• QUOTED TEXT:
My Lords, the trade figures issued last week showed two things—first, that this country is making every effort to maintain our export trade at its highest possible level. In saying this, may I join with the noble Lord in recognising the vital part played by the ECGD and by the Export Guarantees Advisory Council. But the figures also show that we remain in a most critical balance of payments position, and therefore anything which can be done—anything which this Bill can do—to improve our foreign trade position in real terms must be of primary importance to the future of all of us.
May I turn immediately to the Bill and to the speech made by the noble Lord, Lord Winterbottom? Clause 1 provides power for the ECGD to make grants in respect of the interest supplement, which the noble Lord has explained, and which has been built up in the past two years until, in October, it stood at £86 million. May I ask how the Government see the need for this grant-making power developing? The noble Lord said that the Government felt that it would mean an improvement, from the Government's point of view, of £30 million. Am I right in thinking that this means 30 million 950 taken away from £86 million? Rather more generally, I wonder how the Government see this interest supplement going as this year, and perhaps next year, go by?—although I realise that here the noble Lord's reply must depend on factors which are very difficult to forecast. Even though the new general grant power—which is also in Clause 1—is to be used, as the noble Lord said, sparingly, I cannot help but wonder whether it may not be a temptation for us to join in the acceleration of international credit rates. However, this is a matter about which I feel I am not competent to speak. The noble Lord who is to speak later may wish to allude to it and, if he does, I will certainly listen with the greatest interest.

• GIVEN EXERCISE A: Retype the stretch of the entries below from the line containing "name author: (Scribn.) Gould" through the line containing "elevation (m): 50", exactly as those lines appear.

• MATERIAL:
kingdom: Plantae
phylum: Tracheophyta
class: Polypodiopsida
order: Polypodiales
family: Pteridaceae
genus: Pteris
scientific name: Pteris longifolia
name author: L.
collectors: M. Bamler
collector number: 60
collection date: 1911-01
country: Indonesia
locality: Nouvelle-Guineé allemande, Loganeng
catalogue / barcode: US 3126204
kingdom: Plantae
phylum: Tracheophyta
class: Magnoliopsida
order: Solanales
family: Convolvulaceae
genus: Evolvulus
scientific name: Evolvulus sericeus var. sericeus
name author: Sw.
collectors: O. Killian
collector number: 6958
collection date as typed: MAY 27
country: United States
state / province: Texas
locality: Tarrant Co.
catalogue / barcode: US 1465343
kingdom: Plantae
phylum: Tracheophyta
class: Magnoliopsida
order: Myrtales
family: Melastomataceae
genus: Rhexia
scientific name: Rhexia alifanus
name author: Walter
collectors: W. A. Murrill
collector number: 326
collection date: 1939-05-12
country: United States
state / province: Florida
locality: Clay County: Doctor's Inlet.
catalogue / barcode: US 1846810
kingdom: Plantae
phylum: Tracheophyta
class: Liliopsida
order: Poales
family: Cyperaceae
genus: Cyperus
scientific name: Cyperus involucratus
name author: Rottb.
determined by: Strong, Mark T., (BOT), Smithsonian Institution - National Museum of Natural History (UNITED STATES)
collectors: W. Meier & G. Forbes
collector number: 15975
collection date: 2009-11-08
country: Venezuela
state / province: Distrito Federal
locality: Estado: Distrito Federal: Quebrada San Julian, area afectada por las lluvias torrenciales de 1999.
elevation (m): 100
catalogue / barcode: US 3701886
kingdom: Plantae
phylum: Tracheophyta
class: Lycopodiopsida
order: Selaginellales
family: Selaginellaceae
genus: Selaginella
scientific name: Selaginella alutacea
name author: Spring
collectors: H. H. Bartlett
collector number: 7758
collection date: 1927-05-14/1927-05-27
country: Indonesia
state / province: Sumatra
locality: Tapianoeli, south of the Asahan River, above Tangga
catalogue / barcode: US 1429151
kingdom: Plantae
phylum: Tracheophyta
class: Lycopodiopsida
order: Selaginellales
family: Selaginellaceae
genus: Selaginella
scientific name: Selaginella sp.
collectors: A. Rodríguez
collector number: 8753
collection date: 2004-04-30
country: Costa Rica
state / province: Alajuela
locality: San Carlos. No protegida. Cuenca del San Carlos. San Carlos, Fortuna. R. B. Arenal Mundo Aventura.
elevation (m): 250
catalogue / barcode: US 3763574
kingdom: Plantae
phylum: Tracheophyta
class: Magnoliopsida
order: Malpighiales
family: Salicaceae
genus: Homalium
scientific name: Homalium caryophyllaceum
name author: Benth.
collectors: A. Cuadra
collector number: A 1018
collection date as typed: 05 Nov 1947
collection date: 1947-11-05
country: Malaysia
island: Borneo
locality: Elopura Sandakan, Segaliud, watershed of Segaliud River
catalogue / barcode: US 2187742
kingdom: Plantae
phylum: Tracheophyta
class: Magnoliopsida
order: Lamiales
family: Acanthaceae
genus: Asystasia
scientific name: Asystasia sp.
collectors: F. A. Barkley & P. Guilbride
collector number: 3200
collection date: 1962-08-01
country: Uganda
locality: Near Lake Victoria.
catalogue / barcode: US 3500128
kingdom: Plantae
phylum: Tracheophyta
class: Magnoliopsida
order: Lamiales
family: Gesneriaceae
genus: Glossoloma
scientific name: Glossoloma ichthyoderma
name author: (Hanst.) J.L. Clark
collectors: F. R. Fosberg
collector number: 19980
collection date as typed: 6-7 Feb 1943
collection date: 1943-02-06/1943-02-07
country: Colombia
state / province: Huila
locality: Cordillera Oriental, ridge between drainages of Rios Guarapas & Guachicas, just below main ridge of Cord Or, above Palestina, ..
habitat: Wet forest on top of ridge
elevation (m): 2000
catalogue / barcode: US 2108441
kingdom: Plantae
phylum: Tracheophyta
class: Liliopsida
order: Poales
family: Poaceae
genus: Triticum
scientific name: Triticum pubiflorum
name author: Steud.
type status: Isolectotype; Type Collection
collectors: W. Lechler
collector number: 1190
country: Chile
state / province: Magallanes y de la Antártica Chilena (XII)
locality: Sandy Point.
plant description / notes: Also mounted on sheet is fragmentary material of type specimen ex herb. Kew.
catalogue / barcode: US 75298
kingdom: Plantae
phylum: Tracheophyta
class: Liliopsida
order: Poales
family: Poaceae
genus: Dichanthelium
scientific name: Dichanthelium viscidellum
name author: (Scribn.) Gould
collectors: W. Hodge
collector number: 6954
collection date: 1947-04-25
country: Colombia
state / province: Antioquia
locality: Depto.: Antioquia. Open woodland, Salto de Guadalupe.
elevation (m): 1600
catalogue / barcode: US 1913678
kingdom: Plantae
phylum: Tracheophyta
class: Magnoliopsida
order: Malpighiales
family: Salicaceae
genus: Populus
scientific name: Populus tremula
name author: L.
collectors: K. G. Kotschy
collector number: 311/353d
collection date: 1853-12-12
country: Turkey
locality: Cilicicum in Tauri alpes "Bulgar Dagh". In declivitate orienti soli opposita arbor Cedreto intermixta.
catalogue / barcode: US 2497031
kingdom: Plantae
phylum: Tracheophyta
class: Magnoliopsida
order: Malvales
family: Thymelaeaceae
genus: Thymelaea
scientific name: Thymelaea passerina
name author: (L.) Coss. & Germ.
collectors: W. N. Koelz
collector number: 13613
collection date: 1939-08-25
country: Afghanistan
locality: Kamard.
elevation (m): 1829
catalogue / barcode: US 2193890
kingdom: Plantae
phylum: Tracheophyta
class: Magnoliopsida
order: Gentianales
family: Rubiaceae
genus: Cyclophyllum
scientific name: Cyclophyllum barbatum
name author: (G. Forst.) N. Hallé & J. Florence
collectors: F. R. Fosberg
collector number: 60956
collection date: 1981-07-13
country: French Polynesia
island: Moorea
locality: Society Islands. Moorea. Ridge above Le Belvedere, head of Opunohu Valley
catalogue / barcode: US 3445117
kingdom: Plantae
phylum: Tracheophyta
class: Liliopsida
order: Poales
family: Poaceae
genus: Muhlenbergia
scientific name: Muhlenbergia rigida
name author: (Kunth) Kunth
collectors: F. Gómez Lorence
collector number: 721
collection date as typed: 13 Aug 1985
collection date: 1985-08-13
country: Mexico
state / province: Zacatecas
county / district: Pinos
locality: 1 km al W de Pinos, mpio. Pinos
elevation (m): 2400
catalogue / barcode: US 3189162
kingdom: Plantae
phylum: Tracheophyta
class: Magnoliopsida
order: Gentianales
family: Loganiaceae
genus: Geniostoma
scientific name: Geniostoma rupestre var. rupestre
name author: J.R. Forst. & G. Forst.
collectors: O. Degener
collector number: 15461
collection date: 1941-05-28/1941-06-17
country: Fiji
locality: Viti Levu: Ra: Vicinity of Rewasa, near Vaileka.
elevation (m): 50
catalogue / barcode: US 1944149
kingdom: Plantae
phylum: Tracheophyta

• GIVEN EXERCISE B: Reproduce word for word the stretch of the speech on the trade figures and the Bill from "My Lords, the" through "of all of us.".

• FINAL RESULT A:
name author: (Scribn.) Gould
collectors: W. Hodge
collector number: 6954
collection date: 1947-04-25
country: Colombia
state / province: Antioquia
locality: Depto.: Antioquia. Open woodland, Salto de Guadalupe.
elevation (m): 1600
catalogue / barcode: US 1913678
kingdom: Plantae
phylum: Tracheophyta
class: Magnoliopsida
order: Malpighiales
family: Salicaceae
genus: Populus
scientific name: Populus tremula
name author: L.
collectors: K. G. Kotschy
collector number: 311/353d
collection date: 1853-12-12
country: Turkey
locality: Cilicicum in Tauri alpes "Bulgar Dagh". In declivitate orienti soli opposita arbor Cedreto intermixta.
catalogue / barcode: US 2497031
kingdom: Plantae
phylum: Tracheophyta
class: Magnoliopsida
order: Malvales
family: Thymelaeaceae
genus: Thymelaea
scientific name: Thymelaea passerina
name author: (L.) Coss. & Germ.
collectors: W. N. Koelz
collector number: 13613
collection date: 1939-08-25
country: Afghanistan
locality: Kamard.
elevation (m): 1829
catalogue / barcode: US 2193890
kingdom: Plantae
phylum: Tracheophyta
class: Magnoliopsida
order: Gentianales
family: Rubiaceae
genus: Cyclophyllum
scientific name: Cyclophyllum barbatum
name author: (G. Forst.) N. Hallé & J. Florence
collectors: F. R. Fosberg
collector number: 60956
collection date: 1981-07-13
country: French Polynesia
island: Moorea
locality: Society Islands. Moorea. Ridge above Le Belvedere, head of Opunohu Valley
catalogue / barcode: US 3445117
kingdom: Plantae
phylum: Tracheophyta
class: Liliopsida
order: Poales
family: Poaceae
genus: Muhlenbergia
scientific name: Muhlenbergia rigida
name author: (Kunth) Kunth
collectors: F. Gómez Lorence
collector number: 721
collection date as typed: 13 Aug 1985
collection date: 1985-08-13
country: Mexico
state / province: Zacatecas
county / district: Pinos
locality: 1 km al W de Pinos, mpio. Pinos
elevation (m): 2400
catalogue / barcode: US 3189162
kingdom: Plantae
phylum: Tracheophyta
class: Magnoliopsida
order: Gentianales
family: Loganiaceae
genus: Geniostoma
scientific name: Geniostoma rupestre var. rupestre
name author: J.R. Forst. & G. Forst.
collectors: O. Degener
collector number: 15461
collection date: 1941-05-28/1941-06-17
country: Fiji
locality: Viti Levu: Ra: Vicinity of Rewasa, near Vaileka.
elevation (m): 50

• FINAL RESULT B:
My Lords, the trade figures issued last week showed two things—first, that this country is making every effort to maintain our export trade at its highest possible level. In saying this, may I join with the noble Lord in recognising the vital part played by the ECGD and by the Export Guarantees Advisory Council. But the figures also show that we remain in a most critical balance of payments position, and therefore anything which can be done—anything which this Bill can do—to improve our foreign trade position in real terms must be of primary importance to the future of all of us.